Dos cosas son ciertas sobre México. Una, que es el segundo país con mayor crímenes de homofobia del mundo. Y dos, que veneró a Alberto Aguilera Valadez, Juan Gabriel, el Divo de Juárez, un hombre que con su música desafió el prototipo viril del cantor macho mexicano. Curiosa paradoja. “El arte es femenino”, le dijo a Fernando del Rincón en una entrevista para Univisión que se viralizó poco después de su muerte en agosto de 2016. Cuando del Rincón insistentemente le preguntó si era gay, JuanGa dijo: “No se pregunta lo que se ve.” ¿Pero qué se veía?

### TAREA 1
Traduce al inglés esta oración del fragmento sobre Juan Gabriel: "Dos cosas son ciertas sobre México."
### TAREA 2
Según el fragmento sobre Juan Gabriel, ¿en qué mes y año murió el cantante?
### TAREA 3
Prolonga el fragmento sobre Juan Gabriel a partir de su última oración.
Los ítems son material aparte del fragmento sobre Juan Gabriel.

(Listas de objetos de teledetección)

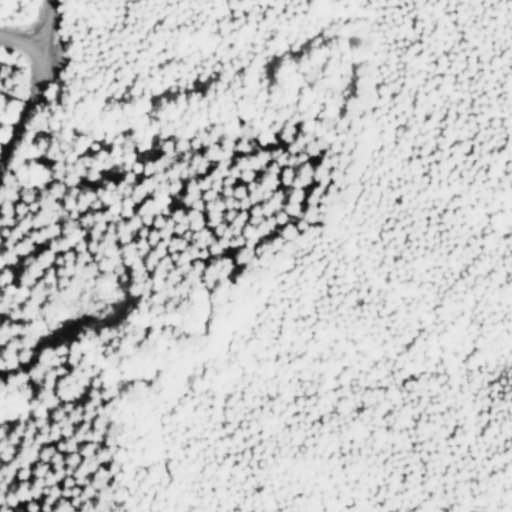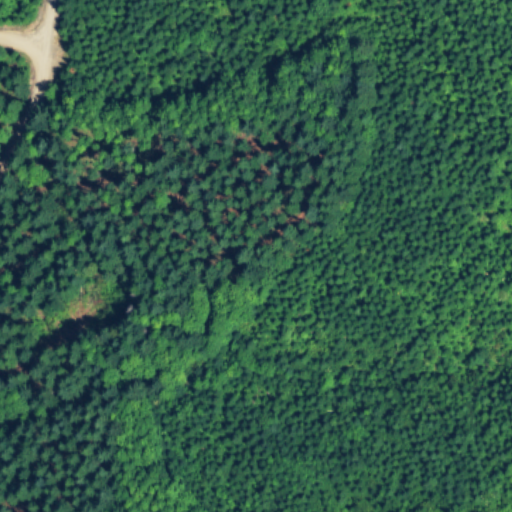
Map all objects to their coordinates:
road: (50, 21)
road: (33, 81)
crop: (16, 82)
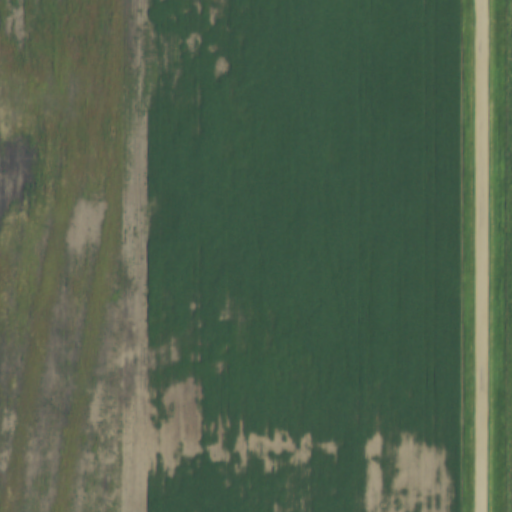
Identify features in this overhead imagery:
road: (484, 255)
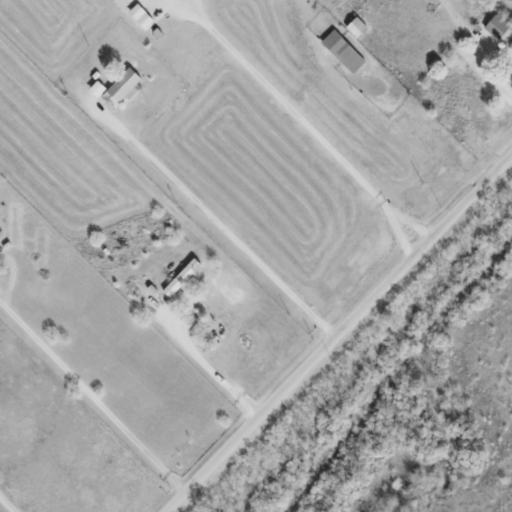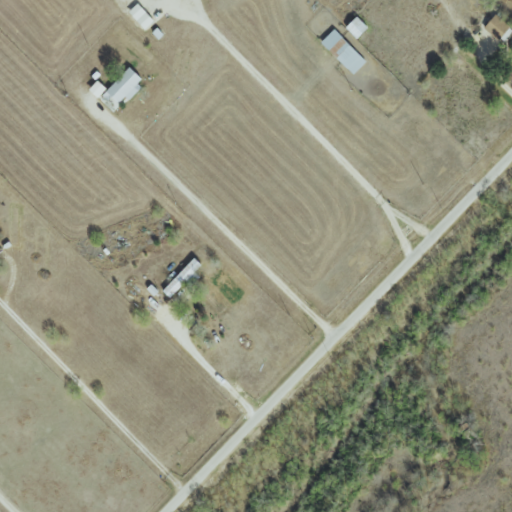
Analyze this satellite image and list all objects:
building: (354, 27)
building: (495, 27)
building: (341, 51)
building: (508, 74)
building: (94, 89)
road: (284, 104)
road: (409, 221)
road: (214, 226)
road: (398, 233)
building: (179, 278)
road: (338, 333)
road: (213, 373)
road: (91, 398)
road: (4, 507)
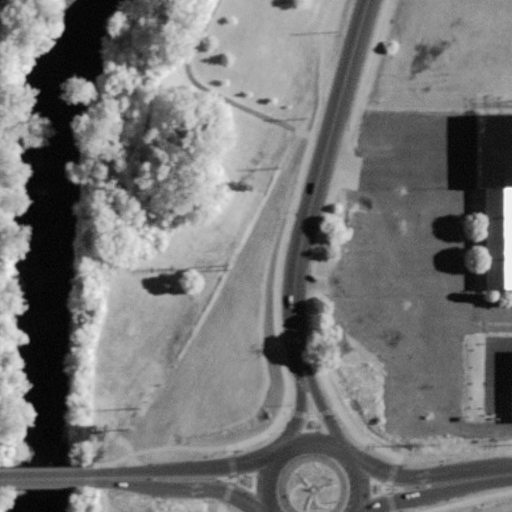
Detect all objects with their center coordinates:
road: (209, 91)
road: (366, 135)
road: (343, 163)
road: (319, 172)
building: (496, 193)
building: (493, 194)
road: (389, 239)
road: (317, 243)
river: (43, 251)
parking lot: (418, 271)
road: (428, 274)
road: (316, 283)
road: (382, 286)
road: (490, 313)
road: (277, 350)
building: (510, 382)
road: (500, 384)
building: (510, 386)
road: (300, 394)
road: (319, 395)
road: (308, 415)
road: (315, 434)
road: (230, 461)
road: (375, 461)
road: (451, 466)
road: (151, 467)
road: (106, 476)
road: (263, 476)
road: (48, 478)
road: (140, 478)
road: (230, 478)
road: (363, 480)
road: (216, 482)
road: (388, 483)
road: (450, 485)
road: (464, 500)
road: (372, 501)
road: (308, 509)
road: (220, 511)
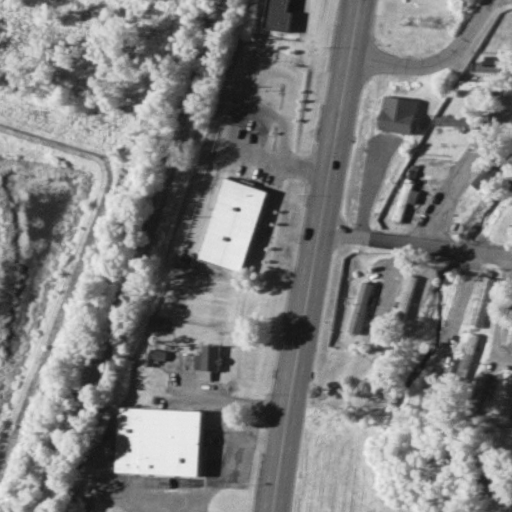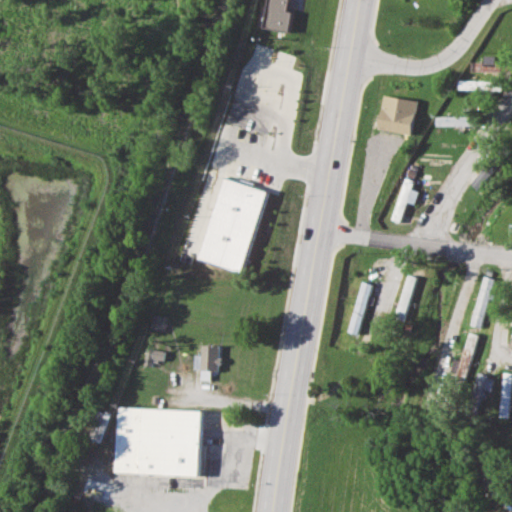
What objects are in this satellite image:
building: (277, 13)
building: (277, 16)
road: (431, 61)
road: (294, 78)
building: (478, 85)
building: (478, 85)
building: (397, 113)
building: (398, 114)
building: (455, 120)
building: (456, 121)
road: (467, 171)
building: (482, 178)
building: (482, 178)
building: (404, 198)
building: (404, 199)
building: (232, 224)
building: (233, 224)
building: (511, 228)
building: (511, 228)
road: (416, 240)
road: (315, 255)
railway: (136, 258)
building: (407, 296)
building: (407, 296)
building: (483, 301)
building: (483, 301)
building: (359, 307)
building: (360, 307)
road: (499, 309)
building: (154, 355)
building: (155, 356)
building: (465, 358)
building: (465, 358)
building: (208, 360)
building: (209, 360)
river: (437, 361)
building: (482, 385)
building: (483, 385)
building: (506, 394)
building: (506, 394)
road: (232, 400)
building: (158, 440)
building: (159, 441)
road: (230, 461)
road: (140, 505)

...

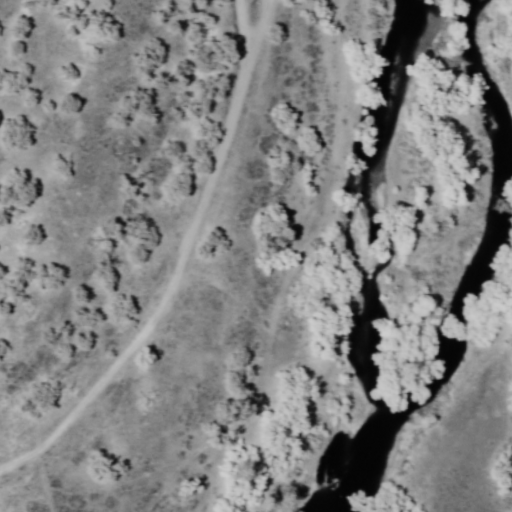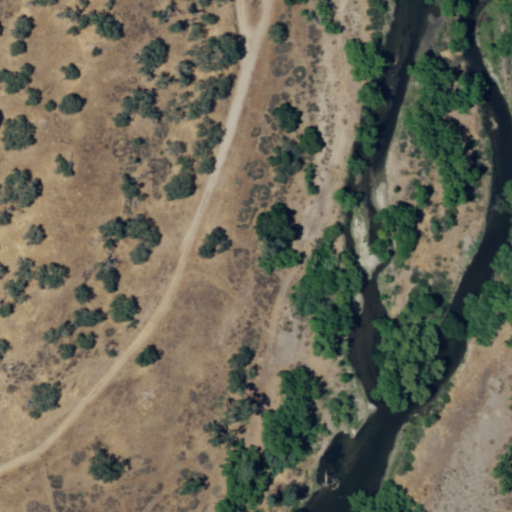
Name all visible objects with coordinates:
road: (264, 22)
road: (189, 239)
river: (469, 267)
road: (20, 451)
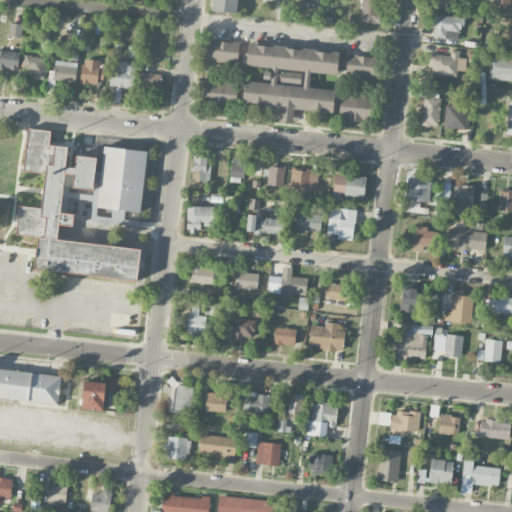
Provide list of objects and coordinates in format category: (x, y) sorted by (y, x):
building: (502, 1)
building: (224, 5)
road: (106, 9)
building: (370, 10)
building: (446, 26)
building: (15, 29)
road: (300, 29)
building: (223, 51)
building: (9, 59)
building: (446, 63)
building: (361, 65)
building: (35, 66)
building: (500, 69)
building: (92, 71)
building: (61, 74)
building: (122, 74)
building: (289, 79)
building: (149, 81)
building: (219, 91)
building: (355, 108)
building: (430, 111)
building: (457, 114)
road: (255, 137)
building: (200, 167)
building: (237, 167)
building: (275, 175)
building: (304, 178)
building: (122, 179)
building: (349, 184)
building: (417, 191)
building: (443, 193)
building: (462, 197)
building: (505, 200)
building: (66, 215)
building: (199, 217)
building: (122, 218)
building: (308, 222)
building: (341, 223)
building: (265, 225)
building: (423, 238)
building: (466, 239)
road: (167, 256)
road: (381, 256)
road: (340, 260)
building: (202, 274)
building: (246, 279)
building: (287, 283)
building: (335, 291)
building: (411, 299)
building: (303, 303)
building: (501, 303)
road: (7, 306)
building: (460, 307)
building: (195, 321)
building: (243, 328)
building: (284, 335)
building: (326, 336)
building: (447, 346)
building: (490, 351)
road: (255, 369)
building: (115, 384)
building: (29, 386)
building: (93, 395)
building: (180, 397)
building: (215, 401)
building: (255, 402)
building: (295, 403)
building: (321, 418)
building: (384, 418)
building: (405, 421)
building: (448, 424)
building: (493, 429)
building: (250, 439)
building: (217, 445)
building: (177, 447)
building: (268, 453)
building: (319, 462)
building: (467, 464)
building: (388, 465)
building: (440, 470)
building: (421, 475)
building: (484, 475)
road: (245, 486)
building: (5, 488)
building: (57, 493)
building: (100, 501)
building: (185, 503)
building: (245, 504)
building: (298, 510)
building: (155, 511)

### RESPUESTA 1
Two things are true about Mexico.

### RESPUESTA 2
En agosto de 2016.

### RESPUESTA 3
Memo Bautista escribió una crónica sobre el homenaje que se le rindió al cantante en el Palacio de Bellas Artes en Ciudad México. En ella llama a Juan Gabriel como “el espejo de México”, porque “a pesar de su pobreza llegó a ser grande”.  En su historia de superación personal se veía un país entero: Juan Gabriel fue el último de diez hermanos. A los cuatro, su madre lo llevó a un orfanato porque no le alcanzaba el dinero para cuidar de él. Allí vivió por ocho años. A los catorce empezó a escribir canciones y las cantaba en bares y restaurantes de Juárez. Cuando llegó a Ciudad de México fue descubierto. Al firmar su primer contrato Alberto Aguilera se convirtió en Juan Gabriel.

Muy pronto, Juan Gabriel se distinguió por la honestidad de su sentimentalismo. No era el hombre con el orgullo roto de las rancheras de Jorge Negrete o José Alfredo Jiménez. Como dice Jaime Bedoya, mientras que, por ejemplo, Negrete y Alfredo Jiménez intentaban “domar” a la legendaria actriz María Félix, Juan Gabriel la veneró. En su canción María de Todas las Marías,  compara “su belleza con la de la madre de Dios.” Para Juan Gabriel la mujer no era la “mentirosa y traicionera” que a los caballeros no queda más que adorar. Al contrario, en sus letras la mujer es fuerza y vitalidad. En cierta forma, las suyas son plegarias hacia la feminidad.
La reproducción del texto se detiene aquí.